In this movie Allen makes emo funny. Every character is dealing with some kind of emotional crisis. Weist’s Holly tries to compete with her friend (Carrie Fisher) for the affections of an architect (Sam Waterston) and has to deal with being second fiddle. Hershey’s Lee struggles with infidelity and being her husband’s only link to the outside world. Farrow’s Hannah is over-nurturing and drives everyone in her life away because of it. Their mom is a raging alcoholic who talks about her various love affairs in front of her husband. This is all serious stuff that could easy turn into a cry-fest, but Allen somehow makes it funny…really funny.
I’ve seen this movie way too many times, and one thing that you don’t notice at first is how rigidly structured it is.
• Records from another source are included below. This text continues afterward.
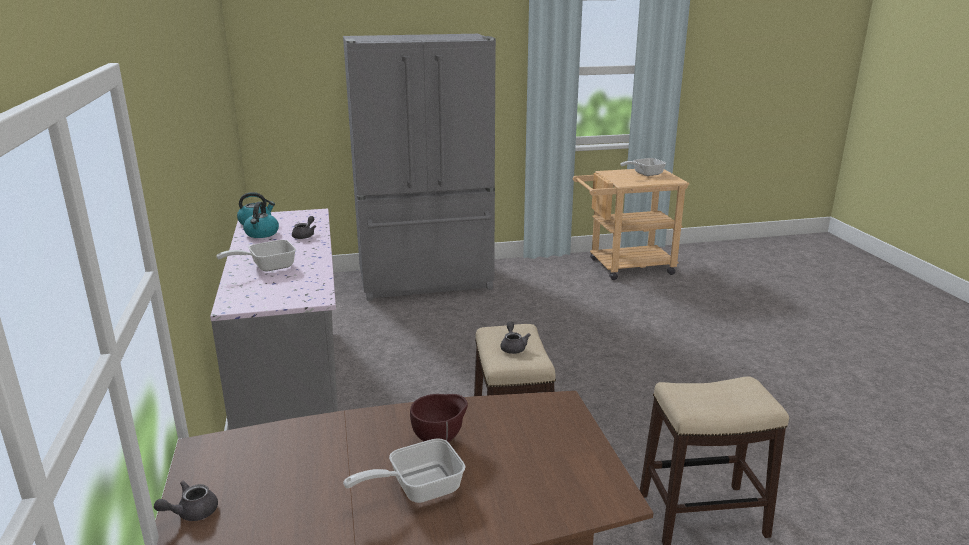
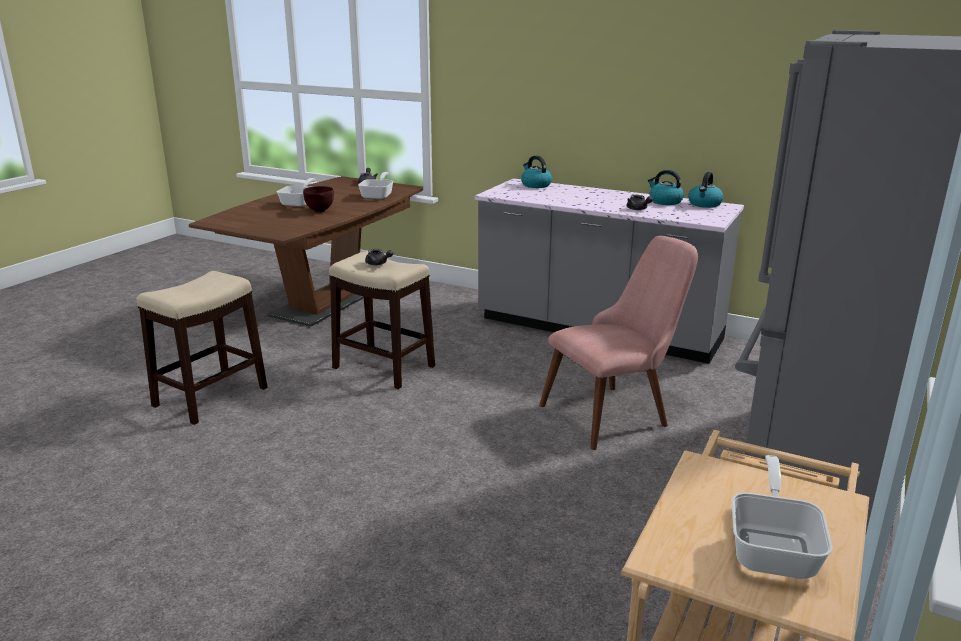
camera: 130 degrees right, 0 degrees up
(244, 293) = (535, 185): none -> kettle
(267, 267) = (576, 193): frying pan -> frying pan (378, 196)
(443, 336) = (616, 412): none -> pink chair

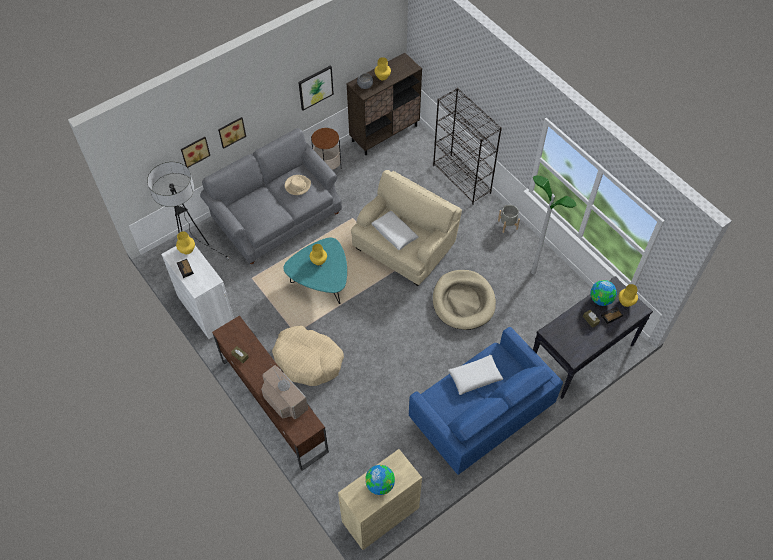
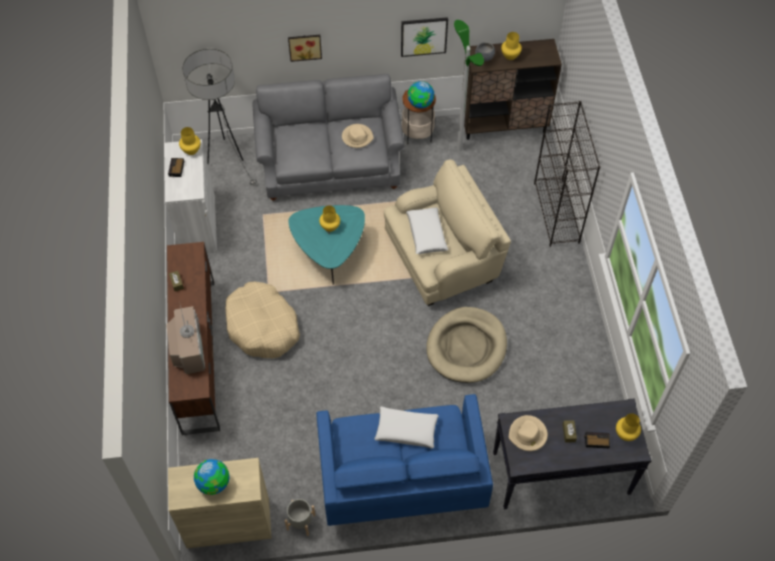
camera: 30 degrees right, 0 degrees up
(194, 151) = (255, 51): picture -> none
(507, 225) = (574, 287): grey planter -> grey planter (301, 522)
(533, 272) = (568, 353): floor lamp -> floor lamp (459, 148)
(565, 335) = (528, 434): none -> beige hat
(601, 299) = (598, 416): globe -> globe (420, 103)

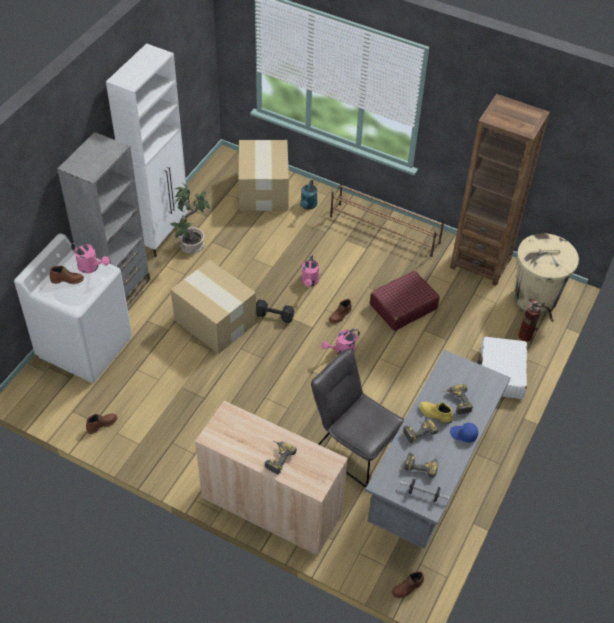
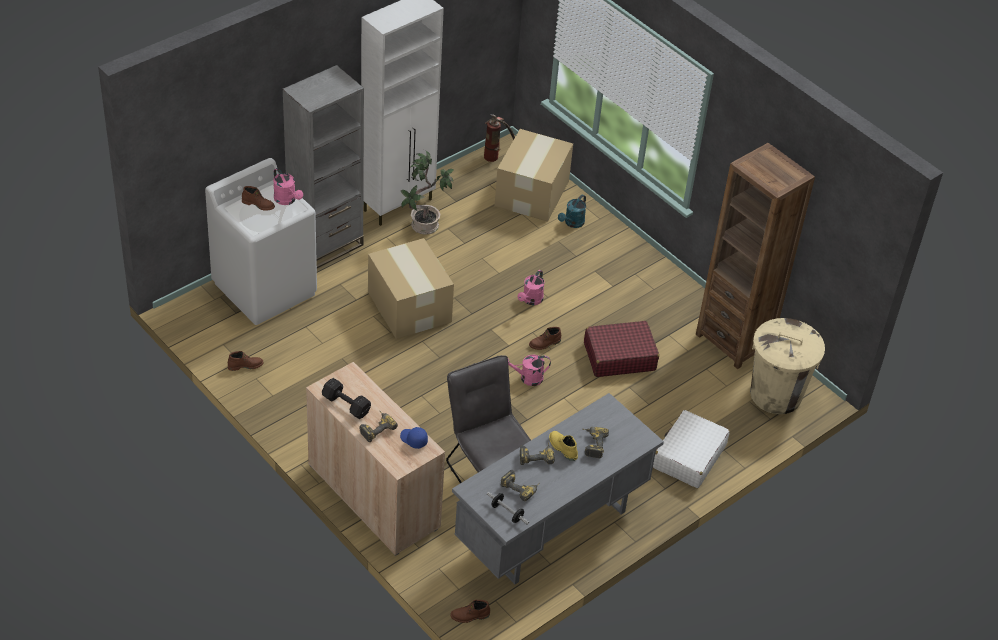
camera: 20 degrees right, 5 degrees down
(273, 315) = (473, 320): black dumbbell -> black dumbbell (345, 404)
(385, 230) = (644, 274): brown shoe rack -> none
(463, 434) = (580, 476): blue cap -> blue cap (413, 440)
(529, 333) = (746, 428): fire extinguisher -> fire extinguisher (497, 156)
The film spans 2 years, starting and ending with a Thanksgiving dinner with the family, and is divided by title cards that bookmark certain character’s arcs. This works because you get lost in the journey of each individual, and the constant cutting between stories is perfectly paced. You get the sense that each character is interesting enough to warrant their own film, so the brief glimpses into their lives works really well.
Overall, this might just be my favorite Woody Allen film. It’s definitely the one I’ve watched the most. Even though his films are often hit or miss, when he’s at his best, he’s hard to beat. And this is one of the best.
It’s definitely worth noting that our own Movieland will be showing Hannah and Her Sisters as part of their Movies and Mimosas series this Sunday (5/31) at 11am. I will be there geeking out and maybe drinking!
The movie is amazing…just ignore that 10 year old extra, Soon-Yi.